What this task involves ->
Write out word for word everything in the Vivarium review below, from "Vivarium is a bizarre" down to "horror of tedium.".

Passage to read ->
The utterly creepy, one note on purpose Vivarium could not better timed for the desperation of our socially distanced situation.

The set up for this sci-fi thriller is fast. Vivarium doesn’t waste any time on character development or excessive backstory. None of those things are important as this couple could be anyone. Teacher Gemma(Imogen Poots) and boyfriend handyman Tom(Jesse Eisenberg) are looking to find a house and start their lives together. They stumble into a storefront for Yonder a seemingly idyllic suburban community where Martin an endlessly chipper and stilted salesman convinces them to make a house call.

Quickly upon arrival, they realize the community is not for them but find themselves unable to leave. All attempts result in the return to their house numbered 9. Running, burning, giant messages all mysteriously fail. A box with vacuum-sealed provisions and then more ominously an infant that grows at an accelerated rate appears in the street in front of their house. It feels like a malignant and emotionally devoid sociopath wants to conduct an experiment. As time marches on Tom and Gemma fall into predictable patterns. Monotony will literally kill you.

Vivarium is a bizarre trip through a nightmarish normal. Everything from the performances, especially by an exhaustive Poots, to the cinematography by MacGregor is designed to put the viewer in the same suburban Innerspace as Tom and Gemma. Shot frame within a frame with forced symmetry it is reminiscent of the sublime technicolor horror/comedy Greener Grass. Every set feels as artificially wrong as the situation Tom and Gemma find themselves in. The film written by Garret Shanley and Lorcan Finnegan who also directed has a ton to say about gender roles and the complacency of suburban life. Most of that messaging is through one increasingly claustrophobic vignette after the next. It is subversive with a capital S. Vivarium is a surprising sharp dissection of the horror of tedium.

Collected data ->
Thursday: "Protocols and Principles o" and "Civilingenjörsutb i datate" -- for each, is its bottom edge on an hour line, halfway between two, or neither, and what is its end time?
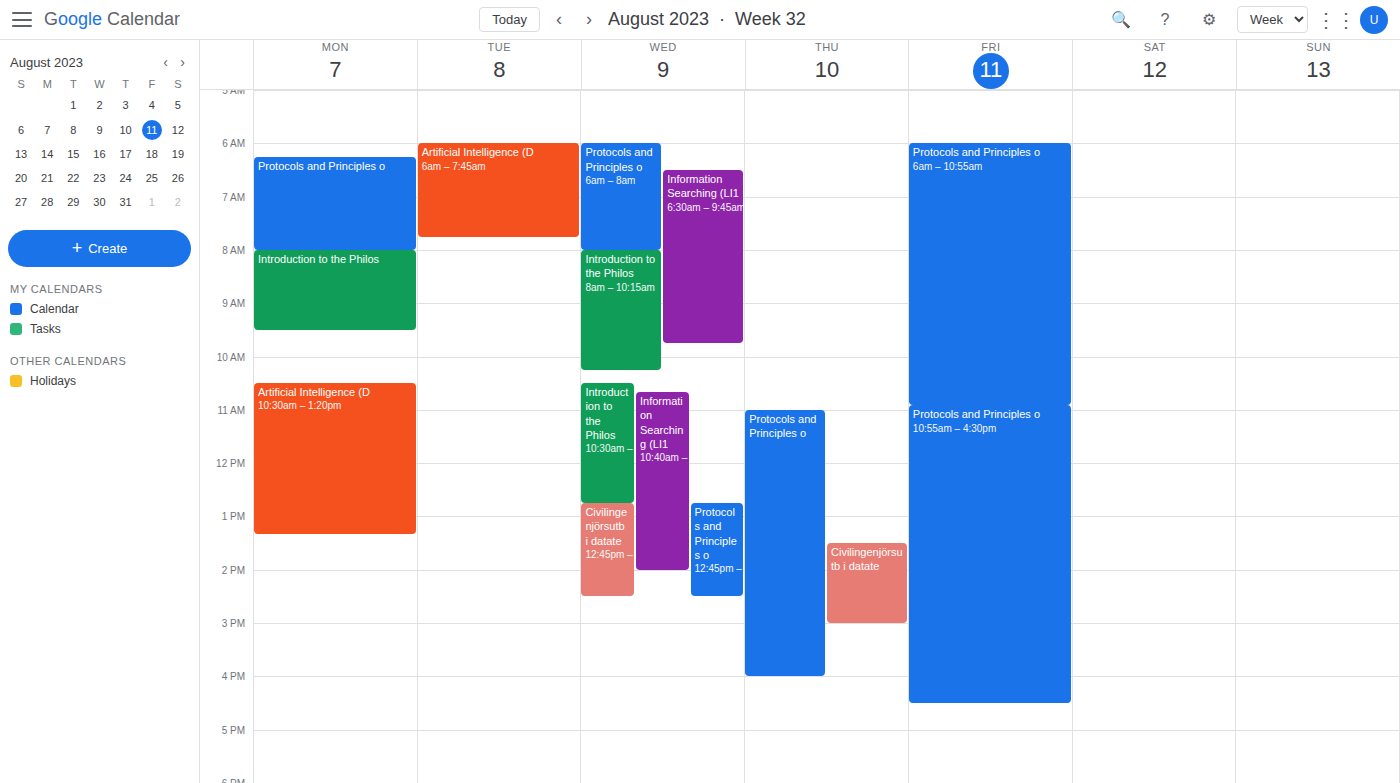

The completed task ->
Vivarium is a bizarre trip through a nightmarish normal. Everything from the performances, especially by an exhaustive Poots, to the cinematography by MacGregor is designed to put the viewer in the same suburban Innerspace as Tom and Gemma. Shot frame within a frame with forced symmetry it is reminiscent of the sublime technicolor horror/comedy Greener Grass. Every set feels as artificially wrong as the situation Tom and Gemma find themselves in. The film written by Garret Shanley and Lorcan Finnegan who also directed has a ton to say about gender roles and the complacency of suburban life. Most of that messaging is through one increasingly claustrophobic vignette after the next. It is subversive with a capital S. Vivarium is a surprising sharp dissection of the horror of tedium.